§ **Required action**
Without the pictures, give the records again exactly as they appear.

++++ Excerpted records ++++

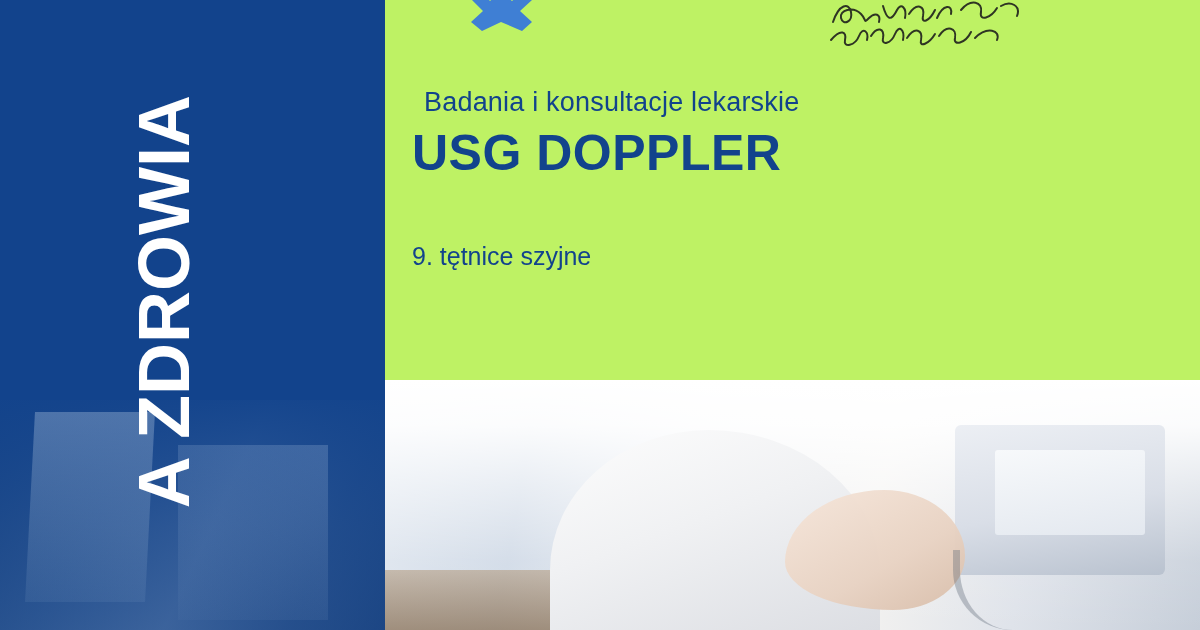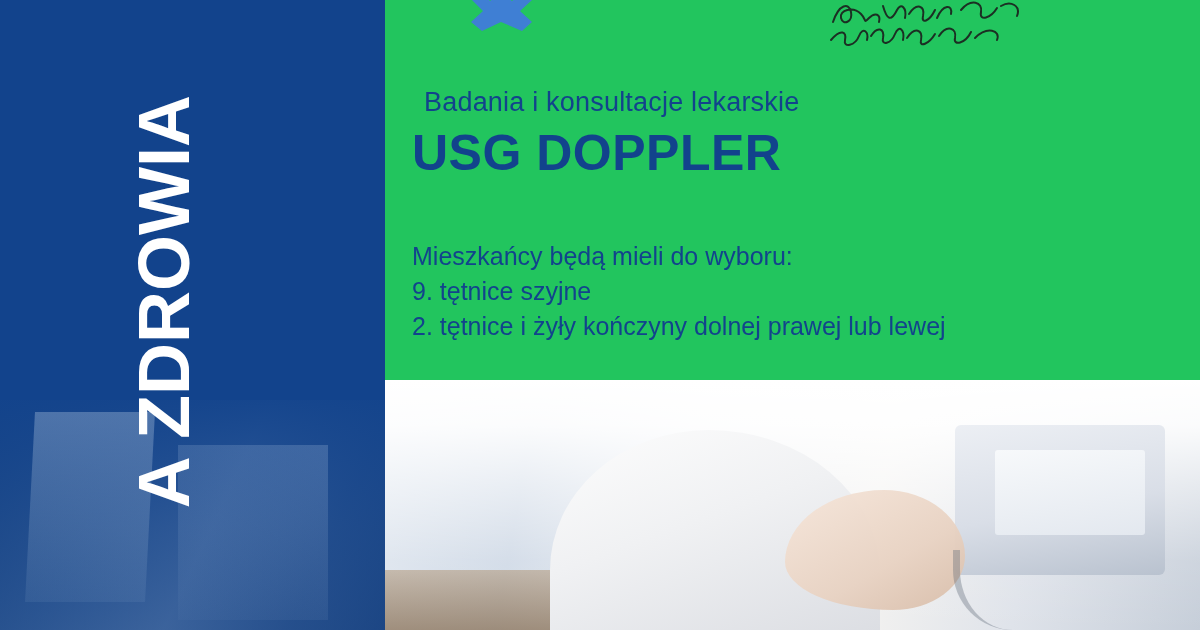--- a/index.html
+++ b/index.html
@@ -71,21 +71,21 @@
     top: 95px;
   }
 
   
   .right-area {
     position: absolute;
     left: 385px;
     top: 0;
     width: 815px;
     height: 630px;
-    background: #22c55e;
+    background: #bef264;
     overflow: hidden;
   }
 
   
   .photo-bottom {
     position: absolute;
     left: 0;
     bottom: 0;
     width: 815px;
     height: 250px;
@@ -246,21 +246,19 @@
         <path d="M176 14 C186 8, 196 14, 192 24"></path>
         <path d="M150 46 C162 34, 176 38, 172 48"></path>
       </g>
     </svg>
 
     <div class="content">
       <div class="eyebrow">Badania i konsultacje lekarskie</div>
       <div class="headline">USG DOPPLER</div>
 
       <div class="body-block">
-        <p>Mieszkańcy będą mieli do wyboru:</p>
         <p>9. tętnice szyjne</p>
-        <p>2. tętnice i żyły kończyny dolnej prawej lub lewej</p>
 
       </div>
     </div>
 
   </div>
 </div>
 
 </body></html>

++++

§ **Response box**
--- a/index.html
+++ b/index.html
@@ -71,21 +71,21 @@
     top: 95px;
   }
 
   
   .right-area {
     position: absolute;
     left: 385px;
     top: 0;
     width: 815px;
     height: 630px;
-    background: #22c55e;
+    background: #bef264;
     overflow: hidden;
   }
 
   
   .photo-bottom {
     position: absolute;
     left: 0;
     bottom: 0;
     width: 815px;
     height: 250px;
@@ -246,21 +246,19 @@
         <path d="M176 14 C186 8, 196 14, 192 24"></path>
         <path d="M150 46 C162 34, 176 38, 172 48"></path>
       </g>
     </svg>
 
     <div class="content">
       <div class="eyebrow">Badania i konsultacje lekarskie</div>
       <div class="headline">USG DOPPLER</div>
 
       <div class="body-block">
-        <p>Mieszkańcy będą mieli do wyboru:</p>
         <p>9. tętnice szyjne</p>
-        <p>2. tętnice i żyły kończyny dolnej prawej lub lewej</p>
 
       </div>
     </div>
 
   </div>
 </div>
 
 </body></html>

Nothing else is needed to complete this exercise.